ボトルネックの改善方法

ボトルネックの解消方法

ボトルネックの解消方法

 

ボトルネックとは瓶の首にあたる部分で、流れをせき止めている部分、つまり、流れの障害になっている部分を表します。

 

経営課題、会社の弱み、顧客の要望など等、会社の成長を阻害する要因は全てボトルネックといえます。

 

当然ながら、ボトルネックを解消せずに放置したままでは、会社の成長は鈍化、或いは、衰退する一方となってしまいます。

 

会社経営の至るところに潜んでいるボトルネックを如何に見つけ出し、如何に素早く解消できるかが会社の成長を決定づけるといっても過言ではないのです。

 

 

最大のボトルネックは何か?

 

会社経営において、最大のボトルネックは赤字経営(ギリギリの黒字経営も同様)です。

 

なぜなら、利益の出ない赤字経営では、成長投資の原資を捻出することができないからです。

 

成長投資は、会社発展に不可欠な要素です。成長投資なくして、会社の発展はないのです。

 

赤字経営は、会社の成長を阻害するだけでなく、明るい未来の可能性を全て消し去るほど大きなボトルネックといっても過言ではありません。

 

当然ながら、この最大のボトルネックを解消しない限り、会社発展の道筋は見えてきません。

 

 

赤字経営というボトルネックを解消する方法

 

赤字経営というボトルネックを解消する方法は様々なアプローチがありますが、利益の最大化を図れば自ずと赤字経営は脱却できます。

 

利益の最大化は、〔売上の最大化+経費の最小化〕という公式で達成することができます。

 

どんな会社にも応用できる、簡単かつ実践的な方法を紹介します。

 

 

コスト削減(経費の最小化)

 

売上-コスト=利益ですので、コストの増減は、即、利益の増減に繋がります。

 

赤字経営とは、売上よりも過分にコストがかかっている極めて歪な損益状態に陥っているということですので、コスト削減は赤字脱却に欠かせない取り組みです。

 

コスト削減は下記ステップで行います。

ステップ1

売上総利益高経費率を求めます。計算式は、〔(経費÷売上総利益)×100〕で求めることができます。

ステップ2

適正水準90%を超過しているパーセンテージを算出します。(例:売上総利益高経費率が102%であれば、90%-102%=▲12%)

ステップ3

コスト削減の目標金額を算出します。計算式は、〔売上総利益×超過パーセンテージ〕で求めることができます。(例:売上総利益が1億円で超過パーセンテージが▲12%であれば、1億円×▲12%=コスト削減目標金額1.2千万円)

 

ボトルネックの探し方

経費(科目毎)の合計を降順(大きな値⇒小さな値へ)に並び替えて、上位5つを選別します。
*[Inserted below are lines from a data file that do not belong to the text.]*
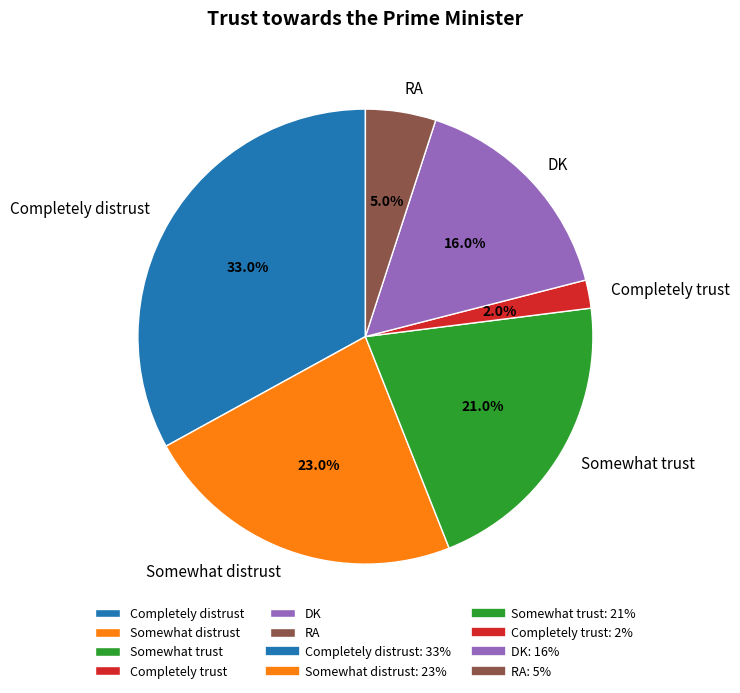

Which category has the biggest portion of the pie?

Completely distrust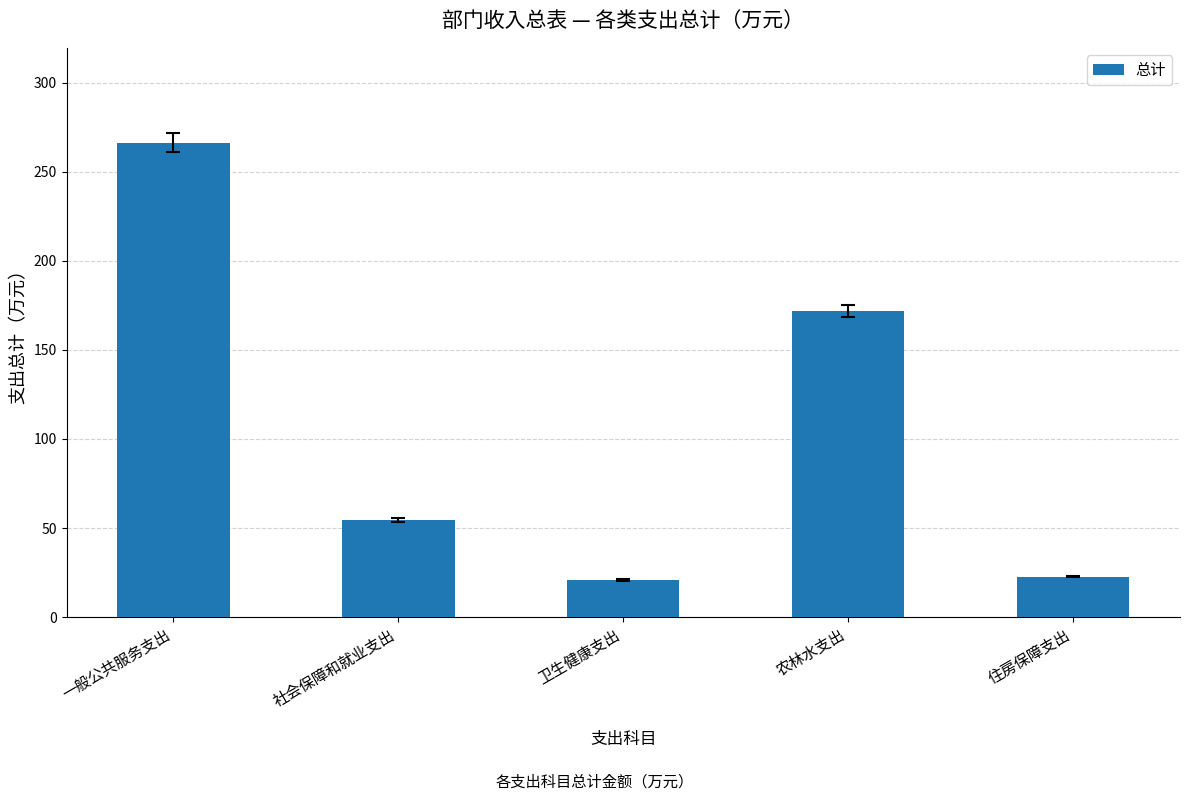

What is the smallest value displayed?

20.8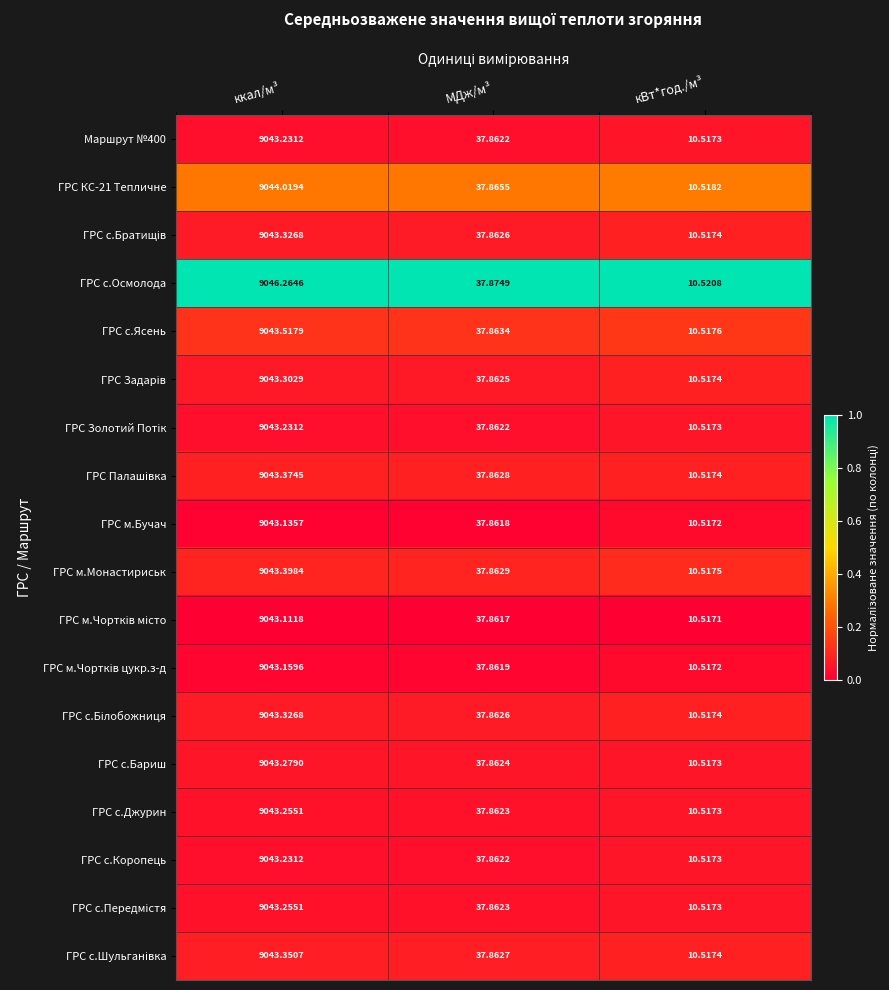

Where is ГРС с.Джурин nearest to the value 4526?

МДж/м³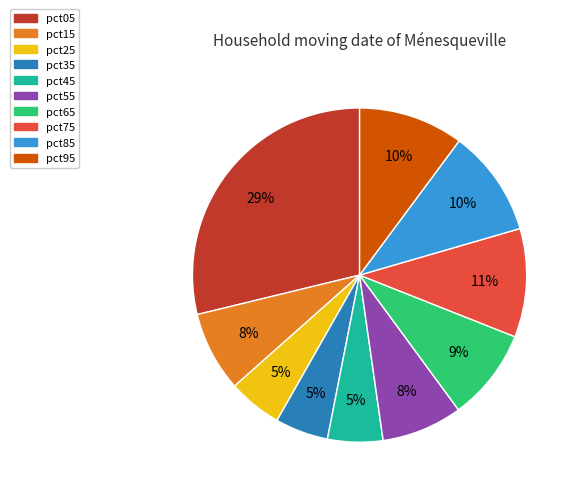

Which slice is the largest?

pct05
大概の会社は1位が人件費となりますが、2位以降は業種業態によって変わります。

 

ボトルネック解消のしかた

合計金額の大きな経費を削減する方法を考案し、コスト削減を実行します。大きな経費は改善余地が最もあるコストであり、少しの改善で大きな効果(経費の最初化)を生み出すコストでもあります。

 

どう考えてもコスト削減の余地が見つからないということであれば、売上総利益の絶対量が足りないということです。その場合は、売上総利益率(粗利率)の改善に取り組み、ボトルネックを解消します。

 

 

売上のABC分析(売上の最大化)

 

売上のABC分析は「20:80の法則(パレートの法則)」を用いて分析します。

 

20:80の法則(パレートの法則)とは、全体の数値の大部分(80%)は、全体を構成するうちの一部(20%)の要素が生み出しているという理論です。

 

売上であれば、全体の80%の売上は、20%の顧客が生み出している、ということです。

 

売上のABC分析は下記ステップで行います。

ステップ1

取引先別の売上一覧表を作成し、降順(大きな値⇒小さな値へ)に並び替えます。

ステップ2

総売上高に対する取引先別の構成比率を算出します。

ステップ3

降順に沿って、構成比率の累計合計を算出します。

 

ABC評価は下記の通りです。

A評価

累計構成比率50%未満の取引先

B評価

累計構成比率50%~80%未満の取引先

C評価

累計構成比率80%以降の取引先

 

ボトルネックの探し方

A評価とB評価の取引先が全体の20%であれば標準ですが、20%を下回っている場合は、貢献度の高い取引先が少ないと判断できます。言い換えると、売上に貢献していない取引先が多すぎるということです。

 

ボトルネック解消のしかた

売上に貢献していないC評価の取引先に対して、会社の労力(生産性)を振り向けず、すべての労力をA評価とB評価に振り向ければ、自ずとC評価が自然消滅し、A評価とB評価の売上金額が増え、ボトルネックが解消されていきます。